____ RECORDS FOR THIS EXERCISE
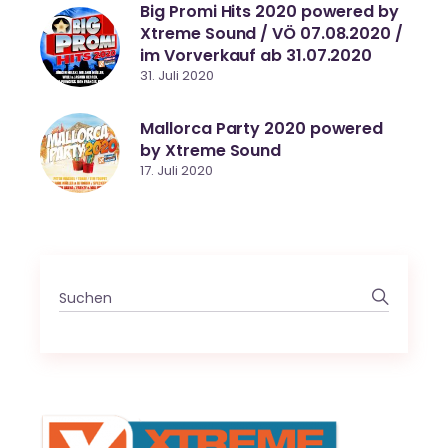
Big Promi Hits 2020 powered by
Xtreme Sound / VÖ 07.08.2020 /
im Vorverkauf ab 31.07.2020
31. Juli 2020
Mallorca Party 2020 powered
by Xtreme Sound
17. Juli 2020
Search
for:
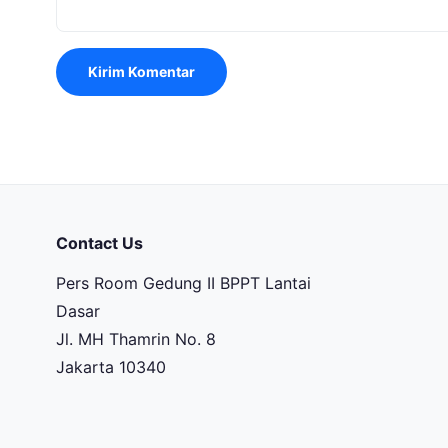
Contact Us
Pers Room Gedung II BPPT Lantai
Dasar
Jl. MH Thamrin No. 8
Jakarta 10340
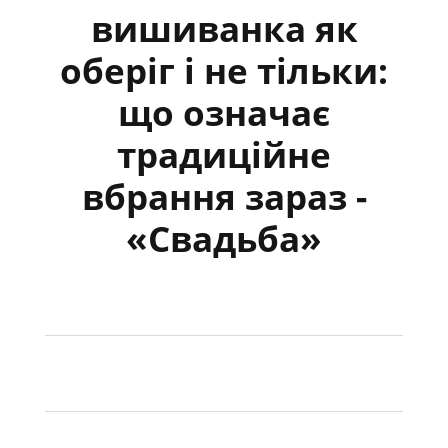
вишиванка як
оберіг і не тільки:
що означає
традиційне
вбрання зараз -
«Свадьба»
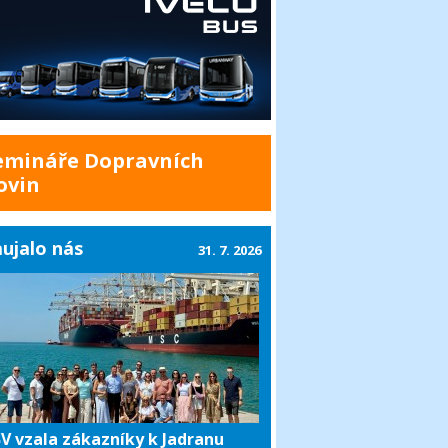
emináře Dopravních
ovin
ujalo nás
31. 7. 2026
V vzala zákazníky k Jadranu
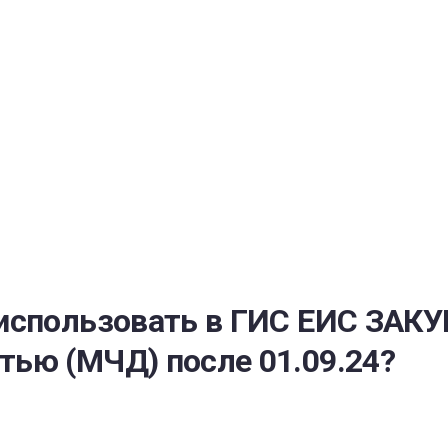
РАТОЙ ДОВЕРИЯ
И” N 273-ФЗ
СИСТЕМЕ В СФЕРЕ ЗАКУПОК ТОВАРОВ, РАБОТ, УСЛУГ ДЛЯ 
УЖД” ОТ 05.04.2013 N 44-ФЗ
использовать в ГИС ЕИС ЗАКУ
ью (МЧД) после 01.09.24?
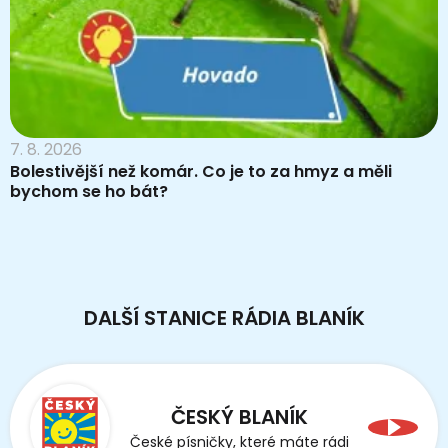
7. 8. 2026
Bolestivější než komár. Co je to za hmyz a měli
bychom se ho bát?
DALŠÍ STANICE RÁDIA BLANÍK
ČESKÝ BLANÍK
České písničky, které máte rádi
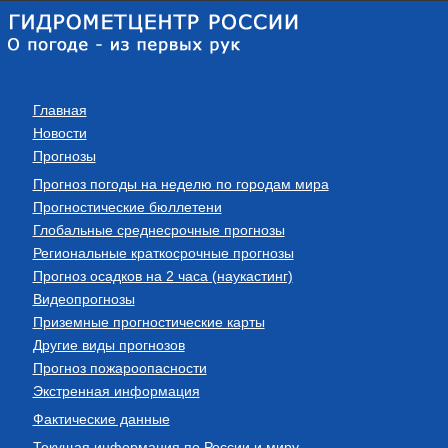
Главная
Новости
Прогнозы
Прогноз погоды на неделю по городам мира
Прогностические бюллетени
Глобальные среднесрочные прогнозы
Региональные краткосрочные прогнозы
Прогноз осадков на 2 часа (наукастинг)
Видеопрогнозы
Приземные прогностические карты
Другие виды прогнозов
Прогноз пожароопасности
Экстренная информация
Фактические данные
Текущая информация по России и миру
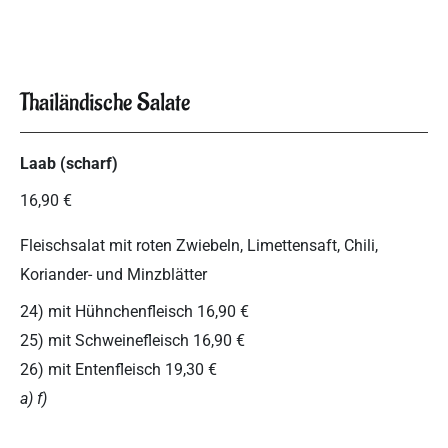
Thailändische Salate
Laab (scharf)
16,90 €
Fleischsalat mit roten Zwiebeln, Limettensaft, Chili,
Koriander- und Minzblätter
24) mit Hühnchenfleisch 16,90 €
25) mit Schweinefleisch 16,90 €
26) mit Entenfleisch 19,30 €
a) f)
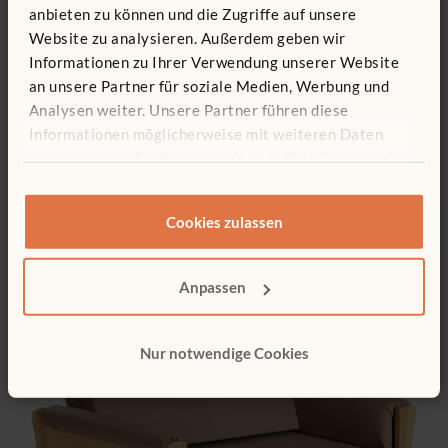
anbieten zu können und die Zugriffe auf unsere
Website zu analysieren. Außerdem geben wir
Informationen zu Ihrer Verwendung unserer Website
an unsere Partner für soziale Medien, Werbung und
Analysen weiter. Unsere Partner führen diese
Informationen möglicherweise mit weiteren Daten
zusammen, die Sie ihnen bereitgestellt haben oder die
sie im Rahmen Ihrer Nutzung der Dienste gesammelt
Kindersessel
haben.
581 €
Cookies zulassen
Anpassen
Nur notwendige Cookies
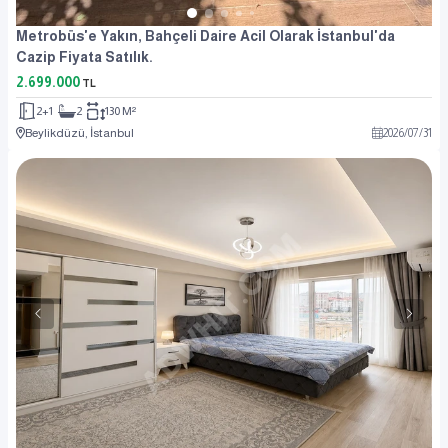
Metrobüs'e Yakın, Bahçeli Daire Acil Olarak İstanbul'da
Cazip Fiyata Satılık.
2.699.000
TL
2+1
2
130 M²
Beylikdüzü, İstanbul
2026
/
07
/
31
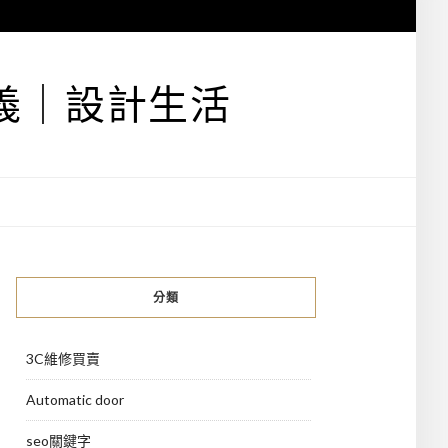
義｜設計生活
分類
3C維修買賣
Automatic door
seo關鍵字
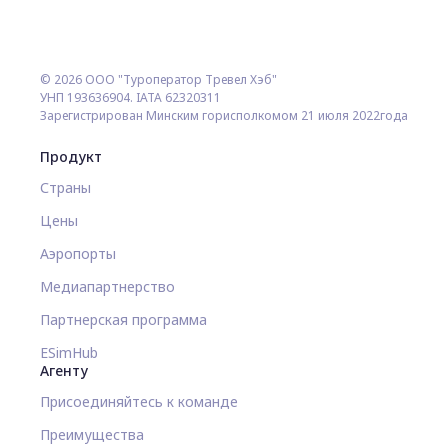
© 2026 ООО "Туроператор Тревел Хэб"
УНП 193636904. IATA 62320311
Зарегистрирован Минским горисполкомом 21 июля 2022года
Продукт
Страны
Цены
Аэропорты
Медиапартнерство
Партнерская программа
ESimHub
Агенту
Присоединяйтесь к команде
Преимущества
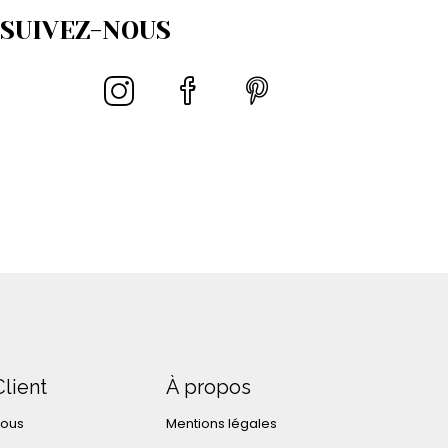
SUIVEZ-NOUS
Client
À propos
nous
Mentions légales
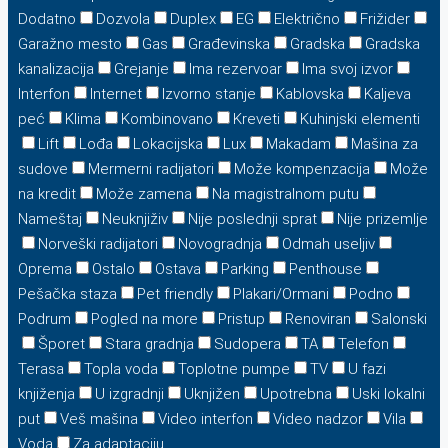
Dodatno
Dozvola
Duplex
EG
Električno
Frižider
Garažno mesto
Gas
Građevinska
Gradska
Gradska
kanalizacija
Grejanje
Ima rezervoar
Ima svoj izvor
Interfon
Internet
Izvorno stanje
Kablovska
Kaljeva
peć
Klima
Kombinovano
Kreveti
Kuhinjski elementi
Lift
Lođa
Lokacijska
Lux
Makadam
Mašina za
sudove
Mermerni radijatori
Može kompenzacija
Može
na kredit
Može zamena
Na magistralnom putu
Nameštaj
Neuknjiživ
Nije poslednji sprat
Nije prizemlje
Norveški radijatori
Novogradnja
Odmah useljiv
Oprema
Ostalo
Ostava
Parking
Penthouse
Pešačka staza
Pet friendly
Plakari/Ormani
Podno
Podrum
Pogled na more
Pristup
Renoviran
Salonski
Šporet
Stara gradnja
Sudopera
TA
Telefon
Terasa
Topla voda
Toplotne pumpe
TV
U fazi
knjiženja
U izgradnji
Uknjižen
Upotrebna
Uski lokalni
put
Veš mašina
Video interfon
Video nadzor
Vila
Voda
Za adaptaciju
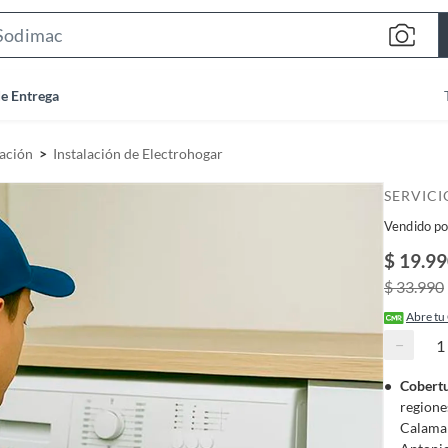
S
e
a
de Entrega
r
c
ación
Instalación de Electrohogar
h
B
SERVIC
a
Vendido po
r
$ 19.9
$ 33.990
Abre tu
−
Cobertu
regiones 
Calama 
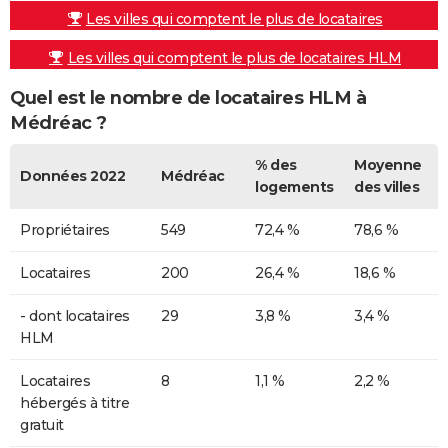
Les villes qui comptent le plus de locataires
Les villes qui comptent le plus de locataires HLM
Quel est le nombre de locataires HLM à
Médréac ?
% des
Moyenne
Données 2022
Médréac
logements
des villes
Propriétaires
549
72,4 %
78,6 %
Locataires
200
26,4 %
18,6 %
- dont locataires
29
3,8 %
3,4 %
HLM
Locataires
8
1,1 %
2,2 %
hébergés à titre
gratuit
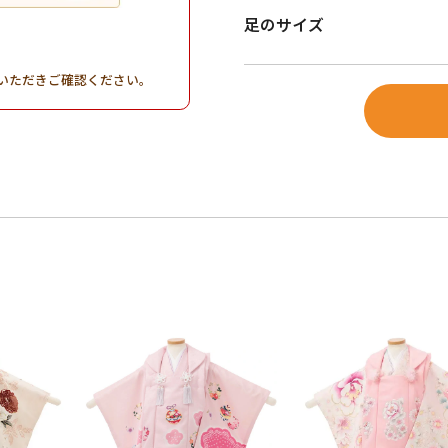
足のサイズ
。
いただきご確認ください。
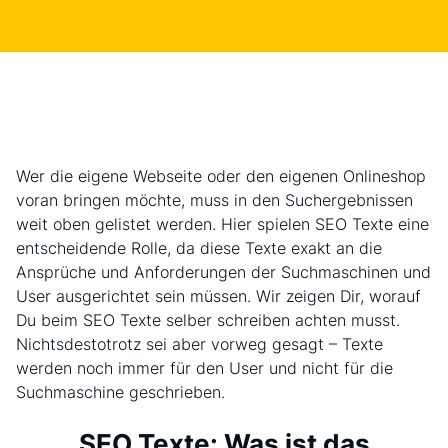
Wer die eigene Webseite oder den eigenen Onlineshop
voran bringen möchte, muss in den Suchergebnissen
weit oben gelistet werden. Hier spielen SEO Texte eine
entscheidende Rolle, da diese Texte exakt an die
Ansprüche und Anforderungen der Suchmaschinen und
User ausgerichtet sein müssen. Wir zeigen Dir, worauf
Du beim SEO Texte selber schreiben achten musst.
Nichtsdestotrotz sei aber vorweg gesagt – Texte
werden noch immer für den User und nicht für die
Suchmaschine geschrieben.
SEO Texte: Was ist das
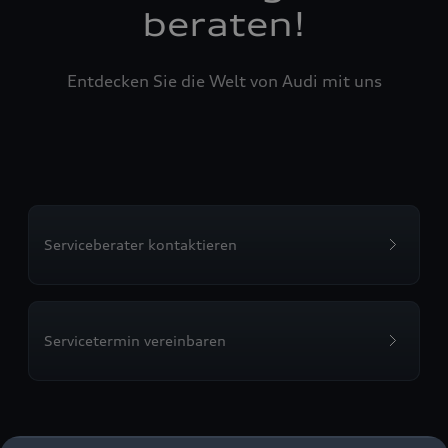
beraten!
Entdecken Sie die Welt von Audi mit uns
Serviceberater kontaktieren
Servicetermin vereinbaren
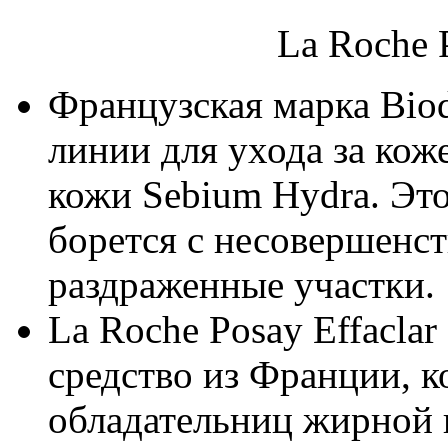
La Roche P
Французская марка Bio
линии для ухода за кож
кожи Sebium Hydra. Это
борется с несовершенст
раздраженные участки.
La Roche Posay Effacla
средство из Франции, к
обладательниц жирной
________
__REQUIRED ACTION__:
Starting at the line above that contains "оберіг і не", transcribe every line exactly through the line that contains "Прогностические бюллетени", including that last one, and skip the pictures.

__SOLUTION TO THE EXERCISE__:
оберіг і не тільки:
що означає
традиційне
вбрання зараз -
«Свадьба»
emináře Dopravních
ovin
ujalo nás
31. 7. 2026
V vzala zákazníky k Jadranu
РАТОЙ ДОВЕРИЯ
И” N 273-ФЗ
СИСТЕМЕ В СФЕРЕ ЗАКУПОК ТОВАРОВ, РАБОТ, УСЛУГ ДЛЯ 
УЖД” ОТ 05.04.2013 N 44-ФЗ
использовать в ГИС ЕИС ЗАКУ
ью (МЧД) после 01.09.24?
7. 8. 2026
Bolestivější než komár. Co je to za hmyz a měli
bychom se ho bát?
DALŠÍ STANICE RÁDIA BLANÍK
ČESKÝ BLANÍK
České písničky, které máte rádi
Главная
Новости
Прогнозы
Прогноз погоды на неделю по городам мира
Прогностические бюллетени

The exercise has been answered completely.